In the Austrian Empire, the first segment of a railway to connect the capital city of Vienna with the pivotal Hungarian city of Győr (the halfway point between Vienna and Budapest) was officially opened. This initial section had been constructed between the town of Baden, which is 16 miles south of Vienna, and the Austrian city of Wiener Neustadt.
Construction of the railway had been authorized in response to the ever-increasing industrialization and trade within Europe; the line ultimately formed part of the Austrian Southern Railway, which provided regular train services between Vienna and the empire’s primary port city of Trieste (now the capital of the Italian region of Friuli-Venezia Giulia).

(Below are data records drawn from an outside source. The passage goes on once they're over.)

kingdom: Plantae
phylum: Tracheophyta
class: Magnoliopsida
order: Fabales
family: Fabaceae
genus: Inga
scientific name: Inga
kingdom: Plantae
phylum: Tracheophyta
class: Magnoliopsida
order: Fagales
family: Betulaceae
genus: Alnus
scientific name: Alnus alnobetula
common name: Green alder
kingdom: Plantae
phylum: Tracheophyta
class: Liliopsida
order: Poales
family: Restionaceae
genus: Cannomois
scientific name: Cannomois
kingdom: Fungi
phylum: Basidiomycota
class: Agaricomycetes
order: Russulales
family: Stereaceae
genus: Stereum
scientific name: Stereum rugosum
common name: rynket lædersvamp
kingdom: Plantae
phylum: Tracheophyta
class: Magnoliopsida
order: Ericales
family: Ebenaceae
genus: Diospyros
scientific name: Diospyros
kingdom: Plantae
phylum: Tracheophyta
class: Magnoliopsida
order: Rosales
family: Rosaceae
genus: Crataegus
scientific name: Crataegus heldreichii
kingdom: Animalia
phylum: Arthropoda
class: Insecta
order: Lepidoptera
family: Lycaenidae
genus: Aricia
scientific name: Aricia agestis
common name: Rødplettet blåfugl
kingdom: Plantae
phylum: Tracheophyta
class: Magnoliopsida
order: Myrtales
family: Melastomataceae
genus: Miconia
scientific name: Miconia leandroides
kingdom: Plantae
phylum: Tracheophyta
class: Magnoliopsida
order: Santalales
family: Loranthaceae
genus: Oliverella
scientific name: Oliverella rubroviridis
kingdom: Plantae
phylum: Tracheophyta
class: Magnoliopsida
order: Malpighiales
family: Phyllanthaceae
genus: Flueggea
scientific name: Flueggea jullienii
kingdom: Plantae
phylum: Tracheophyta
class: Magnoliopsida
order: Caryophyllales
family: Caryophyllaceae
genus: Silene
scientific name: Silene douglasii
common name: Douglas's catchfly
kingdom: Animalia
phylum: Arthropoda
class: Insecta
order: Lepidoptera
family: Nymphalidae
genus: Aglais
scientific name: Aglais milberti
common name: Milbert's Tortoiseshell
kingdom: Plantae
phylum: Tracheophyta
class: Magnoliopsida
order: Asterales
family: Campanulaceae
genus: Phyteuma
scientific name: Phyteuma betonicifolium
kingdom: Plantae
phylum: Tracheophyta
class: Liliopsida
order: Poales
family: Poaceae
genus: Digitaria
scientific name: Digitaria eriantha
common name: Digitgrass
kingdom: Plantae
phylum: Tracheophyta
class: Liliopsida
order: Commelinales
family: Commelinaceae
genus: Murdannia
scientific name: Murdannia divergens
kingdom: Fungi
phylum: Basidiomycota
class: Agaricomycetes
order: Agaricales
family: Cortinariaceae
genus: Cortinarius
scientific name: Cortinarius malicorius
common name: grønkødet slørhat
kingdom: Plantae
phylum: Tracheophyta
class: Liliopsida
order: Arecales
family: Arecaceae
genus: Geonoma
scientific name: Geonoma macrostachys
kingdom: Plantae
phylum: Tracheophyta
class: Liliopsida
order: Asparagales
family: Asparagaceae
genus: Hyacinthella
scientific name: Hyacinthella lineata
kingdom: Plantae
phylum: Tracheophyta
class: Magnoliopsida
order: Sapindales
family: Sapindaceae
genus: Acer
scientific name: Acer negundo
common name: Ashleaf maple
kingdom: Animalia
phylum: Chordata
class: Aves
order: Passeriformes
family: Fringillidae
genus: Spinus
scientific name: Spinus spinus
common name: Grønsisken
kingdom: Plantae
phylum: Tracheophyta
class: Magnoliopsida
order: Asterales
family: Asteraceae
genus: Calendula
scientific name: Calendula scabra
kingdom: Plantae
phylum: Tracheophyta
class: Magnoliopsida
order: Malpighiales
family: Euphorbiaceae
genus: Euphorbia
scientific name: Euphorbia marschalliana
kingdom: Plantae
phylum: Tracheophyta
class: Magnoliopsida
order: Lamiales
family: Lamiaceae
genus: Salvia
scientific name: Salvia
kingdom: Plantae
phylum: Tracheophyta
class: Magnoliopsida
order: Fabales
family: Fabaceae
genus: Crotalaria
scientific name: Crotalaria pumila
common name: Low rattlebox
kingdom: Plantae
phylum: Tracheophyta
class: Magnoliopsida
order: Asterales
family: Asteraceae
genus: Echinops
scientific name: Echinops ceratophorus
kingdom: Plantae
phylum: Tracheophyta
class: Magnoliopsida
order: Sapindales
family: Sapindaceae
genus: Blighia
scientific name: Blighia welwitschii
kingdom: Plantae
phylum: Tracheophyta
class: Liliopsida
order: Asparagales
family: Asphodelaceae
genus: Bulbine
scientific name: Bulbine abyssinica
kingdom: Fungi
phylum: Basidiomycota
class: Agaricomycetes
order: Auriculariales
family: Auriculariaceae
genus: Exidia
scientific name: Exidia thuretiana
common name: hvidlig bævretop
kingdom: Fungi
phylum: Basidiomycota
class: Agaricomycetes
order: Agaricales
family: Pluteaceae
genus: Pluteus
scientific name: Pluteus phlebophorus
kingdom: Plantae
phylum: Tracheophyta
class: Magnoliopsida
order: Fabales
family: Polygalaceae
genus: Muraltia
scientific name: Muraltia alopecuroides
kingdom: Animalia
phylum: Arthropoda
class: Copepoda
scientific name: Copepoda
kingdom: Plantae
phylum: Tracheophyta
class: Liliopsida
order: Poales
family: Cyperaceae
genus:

The person responsible for building the railway between Vienna and Győr was Matthias Schönerer, who had already established himself as one of the Austrian Empire’s most renowned railway engineers. Schönerer had been born in Vienna in 1807. His earlier construction projects included the Budweis-Linz-Gmunden wagonway, a horse-drawn line that is generally considered to be the first railway built in continental Europe. Schönerer’s pioneering efforts for the Vienna-Győr railway included constructing a railway tunnel in the town of Gumpoldskirchen; this was the first structure of its kind in Austria.
Schönerer’s subsequently played a major role in building both the Empress Elisabeth Railway between Vienna and Linz and the Emperor Franz Joseph Railway between Vienna and the city of Cheb (in the present-day Czech Republic). He died in Vienna in 1881.